DOCUMENT TEXT:
((
Washington, DC: The International Monetary Fund hiked India’s GDP growth prediction for FY2025-26 by 20 basis points to 6.6 percent.

The financial institution noted that India’s “strong first quarter” more than counterbalanced the US effective rate, in its World Economic Outlook (WEO) report released on Tuesday.

For FY2026-27, the IMF also reviewed the growth forecast, raising it by 20 basis points to 6.2 percent as part of an update to the WEO.

Last week, the World Bank elevated India’s FY2026 GDP forecast to 6.5 percent from 6.3 percent in June this year.

It had slashed the growth forecast for FY2026-27 by 20 basis points to 6.3 percent, in view of the higher-than-anticipated tariffs on India’s exports to the United States.

The World Bank had said India would continue to be the world’s fastest growing major economy, bolstered by sustained strength in consumption growth.

Pierre-Olivier Gourinchas, Economic Counsellor and Director of the Research Department at the International Monetary Fund (IMF), has urged countries to strengthen their economic resilience by building fiscal buffers, reinforcing institutional frameworks, and maintaining their integration with the global economy.

Speaking at a press briefing, Gourinchas emphasised that economic growth is largely driven by the private sector and the adoption of external technologies.

“Countries need to make the right efforts for scaling the labour force and infrastructure investment so that they can grow rapidly and unleash private-sector innovation and entrepreneurship,” he was quoted as saying by Business Standard.

His remarks followed IMF Managing Director Kristalina Georgieva’s recent observation that “uncertainty is the new normal” and nations must prepare accordingly.

India’s Economic Survey has projected GDP growth in the range of 6.3% to 6.8% for FY26.

Chief Economic Adviser V. Anantha Nageswaran recently stated, “While I should actually be looking at revising my (GDP) numbers upward, given my cautious nature, I am more comfortable now in saying that we will be tending towards the upper end of this range.”

In July, the IMF raised India’s growth forecast by 20 basis points to 6.4%, citing strong reform momentum, resilient consumption, and increased public investment.

The upward revision also reflected a favourable external environment and easing inflation.

Globally, the IMF increased its 2025 growth projection by 20 basis points to 3.2%, while maintaining the 2026 estimate at 3.1%.

“The global economy has shown resilience to the trade policy shocks, including because these shocks materialised on a smaller scale than expected at their onset, but the drag from shifting policies is becoming visible in more recent data,” the IMF report noted.

Meanwhile, India faces fresh challenges from a 50% tariff imposed by the United States, which threatens key labour-intensive sectors such as textiles, footwear, and marine products.

Additionally, the Donald Trump administration’s decision to levy a one-time fee of $100,000 on new visa applications for skilled workers could impact India’s $280-billion tech services sector and endanger thousands of jobs.

The finance ministry said the potential effects of these restrictions on future remittances and the services trade surplus warranted close monitoring.
))
DATA SHOWN:
((
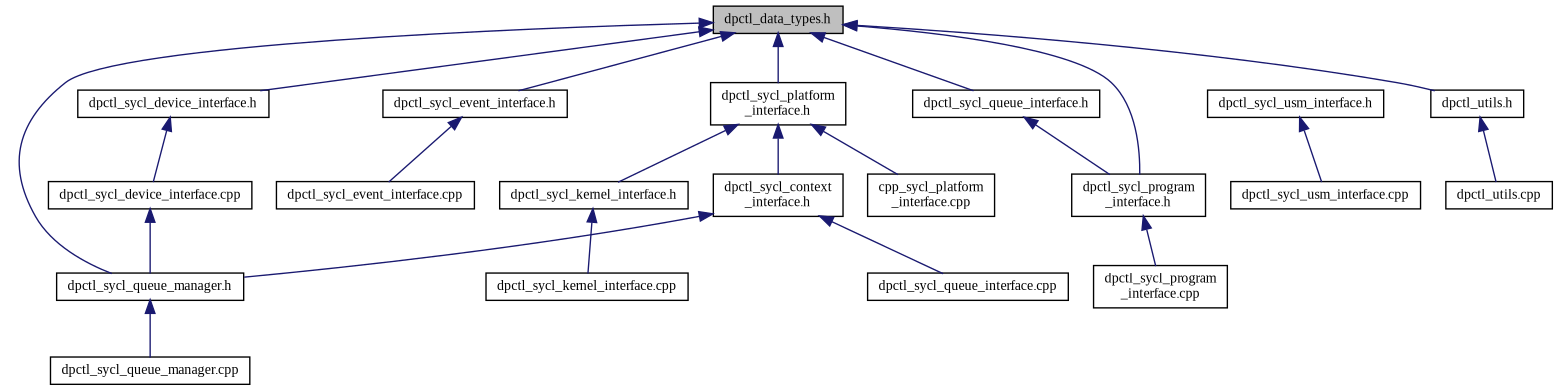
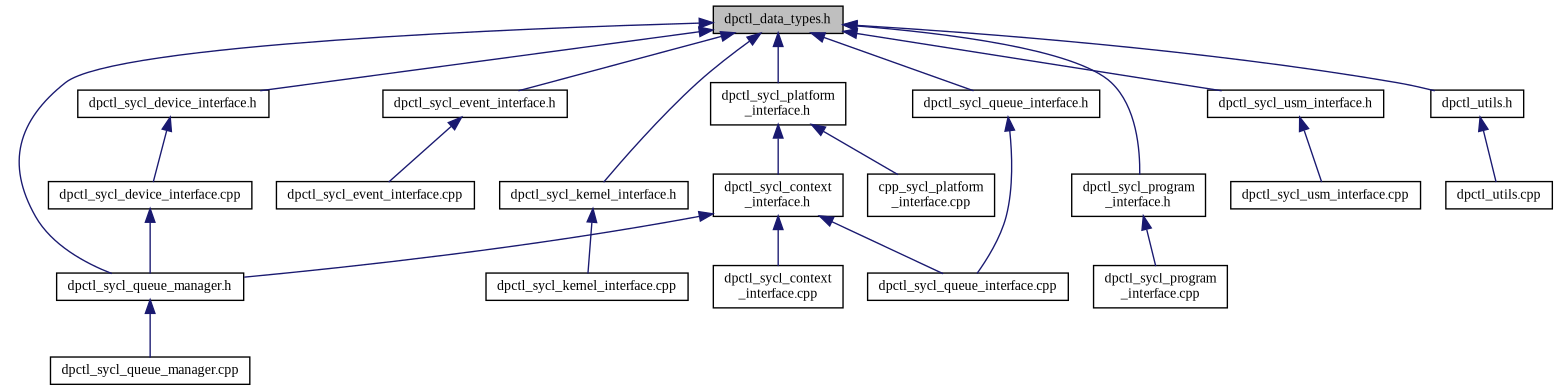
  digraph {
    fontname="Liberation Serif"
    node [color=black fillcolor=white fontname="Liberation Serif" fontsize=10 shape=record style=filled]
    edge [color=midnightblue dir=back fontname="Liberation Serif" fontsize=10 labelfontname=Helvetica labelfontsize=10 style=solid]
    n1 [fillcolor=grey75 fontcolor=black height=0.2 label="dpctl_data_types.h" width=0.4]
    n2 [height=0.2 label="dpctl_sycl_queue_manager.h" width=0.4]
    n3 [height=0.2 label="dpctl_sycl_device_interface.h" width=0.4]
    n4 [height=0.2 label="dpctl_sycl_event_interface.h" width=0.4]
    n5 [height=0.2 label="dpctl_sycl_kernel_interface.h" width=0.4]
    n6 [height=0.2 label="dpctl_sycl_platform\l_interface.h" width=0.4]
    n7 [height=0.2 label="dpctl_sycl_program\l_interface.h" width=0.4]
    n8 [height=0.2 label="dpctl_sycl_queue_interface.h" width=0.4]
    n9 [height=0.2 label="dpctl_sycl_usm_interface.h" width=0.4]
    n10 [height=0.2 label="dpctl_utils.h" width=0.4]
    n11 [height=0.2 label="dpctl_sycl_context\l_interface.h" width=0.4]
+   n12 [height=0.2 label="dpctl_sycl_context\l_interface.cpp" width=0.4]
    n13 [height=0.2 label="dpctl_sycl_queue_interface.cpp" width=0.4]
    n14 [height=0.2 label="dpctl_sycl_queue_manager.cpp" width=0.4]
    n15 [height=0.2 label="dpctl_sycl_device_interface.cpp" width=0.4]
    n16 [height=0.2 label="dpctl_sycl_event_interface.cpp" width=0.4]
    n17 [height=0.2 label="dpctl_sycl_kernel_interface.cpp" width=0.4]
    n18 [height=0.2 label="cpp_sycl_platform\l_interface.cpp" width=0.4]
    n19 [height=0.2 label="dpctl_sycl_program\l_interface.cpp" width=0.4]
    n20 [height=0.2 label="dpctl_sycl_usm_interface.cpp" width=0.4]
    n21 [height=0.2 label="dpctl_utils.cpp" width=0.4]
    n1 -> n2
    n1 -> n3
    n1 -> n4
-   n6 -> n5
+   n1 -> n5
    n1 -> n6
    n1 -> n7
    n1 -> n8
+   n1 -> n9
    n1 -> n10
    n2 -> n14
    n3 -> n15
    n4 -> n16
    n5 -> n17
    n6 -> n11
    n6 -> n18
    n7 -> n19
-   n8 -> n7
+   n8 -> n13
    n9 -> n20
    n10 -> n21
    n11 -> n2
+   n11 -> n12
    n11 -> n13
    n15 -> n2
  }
))
In the article on India's growth forecasts, what reason is given for the World Bank cutting its FY2026-27 growth forecast for India? Answer in one to three sentences.

The World Bank cut its FY2026-27 growth forecast for India by 20 basis points, to 6.3 percent, because tariffs on India's exports to the United States were higher than anticipated.